[DATA IN THIS EXERCISE — start]
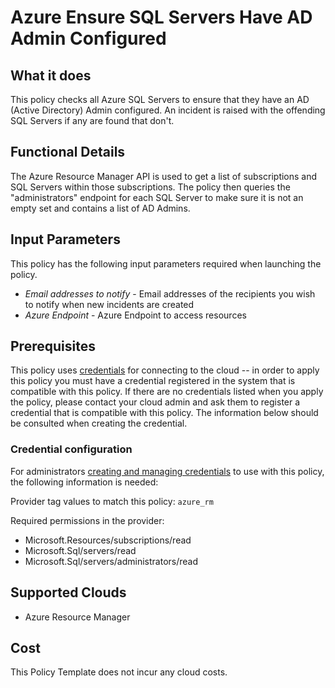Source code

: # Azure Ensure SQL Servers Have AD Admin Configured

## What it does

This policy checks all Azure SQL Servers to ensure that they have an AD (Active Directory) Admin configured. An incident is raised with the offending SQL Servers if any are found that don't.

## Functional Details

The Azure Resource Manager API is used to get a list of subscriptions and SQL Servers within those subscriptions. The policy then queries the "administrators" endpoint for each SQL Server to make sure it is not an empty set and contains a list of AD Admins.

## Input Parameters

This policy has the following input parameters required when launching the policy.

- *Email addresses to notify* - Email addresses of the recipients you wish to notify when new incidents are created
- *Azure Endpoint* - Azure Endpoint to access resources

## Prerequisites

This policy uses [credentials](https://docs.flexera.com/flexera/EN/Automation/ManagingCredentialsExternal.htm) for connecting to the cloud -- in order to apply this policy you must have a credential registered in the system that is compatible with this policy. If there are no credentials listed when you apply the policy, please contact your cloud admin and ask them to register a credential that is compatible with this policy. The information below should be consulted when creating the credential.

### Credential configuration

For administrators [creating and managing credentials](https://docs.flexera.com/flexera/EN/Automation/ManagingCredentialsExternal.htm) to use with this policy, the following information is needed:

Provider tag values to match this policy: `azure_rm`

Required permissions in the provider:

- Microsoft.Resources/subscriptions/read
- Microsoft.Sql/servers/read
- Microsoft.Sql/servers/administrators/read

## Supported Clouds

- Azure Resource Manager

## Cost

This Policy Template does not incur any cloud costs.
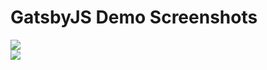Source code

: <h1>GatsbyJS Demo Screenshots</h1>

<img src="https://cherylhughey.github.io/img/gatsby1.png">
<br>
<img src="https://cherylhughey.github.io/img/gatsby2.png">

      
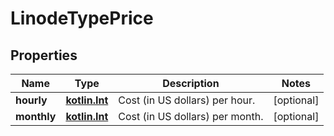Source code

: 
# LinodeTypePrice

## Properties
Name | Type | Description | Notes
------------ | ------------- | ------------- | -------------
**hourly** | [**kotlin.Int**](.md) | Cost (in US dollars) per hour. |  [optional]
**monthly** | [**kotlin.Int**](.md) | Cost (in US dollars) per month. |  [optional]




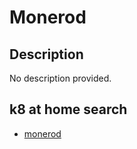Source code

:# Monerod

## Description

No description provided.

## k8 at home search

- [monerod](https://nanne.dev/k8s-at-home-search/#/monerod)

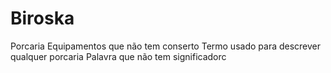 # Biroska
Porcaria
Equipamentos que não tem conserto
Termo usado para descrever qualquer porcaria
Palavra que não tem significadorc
[DATA IN THIS EXERCISE — finish]
* _TO-DO ITEM_
Recast every line of the listing above as a numbered list, leaving out blank lines. Don't include the pictures in your answer.

* _RESULT FOR THIS EXERCISE_
1. Source code
2. : # Azure Ensure SQL Servers Have AD Admin Configured
3. ## What it does
4. This policy checks all Azure SQL Servers to ensure that they have an AD (Active Directory) Admin configured. An incident is raised with the offending SQL Servers if any are found that don't.
5. ## Functional Details
6. The Azure Resource Manager API is used to get a list of subscriptions and SQL Servers within those subscriptions. The policy then queries the "administrators" endpoint for each SQL Server to make sure it is not an empty set and contains a list of AD Admins.
7. ## Input Parameters
8. This policy has the following input parameters required when launching the policy.
9. - *Email addresses to notify* - Email addresses of the recipients you wish to notify when new incidents are created
10. - *Azure Endpoint* - Azure Endpoint to access resources
11. ## Prerequisites
12. This policy uses [credentials](https://docs.flexera.com/flexera/EN/Automation/ManagingCredentialsExternal.htm) for connecting to the cloud -- in order to apply this policy you must have a credential registered in the system that is compatible with this policy. If there are no credentials listed when you apply the policy, please contact your cloud admin and ask them to register a credential that is compatible with this policy. The information below should be consulted when creating the credential.
13. ### Credential configuration
14. For administrators [creating and managing credentials](https://docs.flexera.com/flexera/EN/Automation/ManagingCredentialsExternal.htm) to use with this policy, the following information is needed:
15. Provider tag values to match this policy: `azure_rm`
16. Required permissions in the provider:
17. - Microsoft.Resources/subscriptions/read
18. - Microsoft.Sql/servers/read
19. - Microsoft.Sql/servers/administrators/read
20. ## Supported Clouds
21. - Azure Resource Manager
22. ## Cost
23. This Policy Template does not incur any cloud costs.
24. Source code
25. : <h1>GatsbyJS Demo Screenshots</h1>
26. <img src="https://cherylhughey.github.io/img/gatsby1.png">
27. <br>
28. <img src="https://cherylhughey.github.io/img/gatsby2.png">
29. Source code
30. : 
31. # LinodeTypePrice
32. ## Properties
33. Name | Type | Description | Notes
34. ------------ | ------------- | ------------- | -------------
35. **hourly** | [**kotlin.Int**](.md) | Cost (in US dollars) per hour. |  [optional]
36. **monthly** | [**kotlin.Int**](.md) | Cost (in US dollars) per month. |  [optional]
37. Source code
38. :# Monerod
39. ## Description
40. No description provided.
41. ## k8 at home search
42. - [monerod](https://nanne.dev/k8s-at-home-search/#/monerod)
43.  # Biroska
44. Porcaria
45. Equipamentos que não tem conserto
46. Termo usado para descrever qualquer porcaria
47. Palavra que não tem significadorc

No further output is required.